### Supplied data
● ● ● ●

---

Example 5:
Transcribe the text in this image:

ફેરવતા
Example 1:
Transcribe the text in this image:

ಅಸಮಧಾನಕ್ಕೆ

● ● ● ●

### Goal
Please quote all of the data above, line for line, without changing a character.

### Written reply
---

Example 5:
Transcribe the text in this image:

ફેરવતા
Example 1:
Transcribe the text in this image:

ಅಸಮಧಾನಕ್ಕೆ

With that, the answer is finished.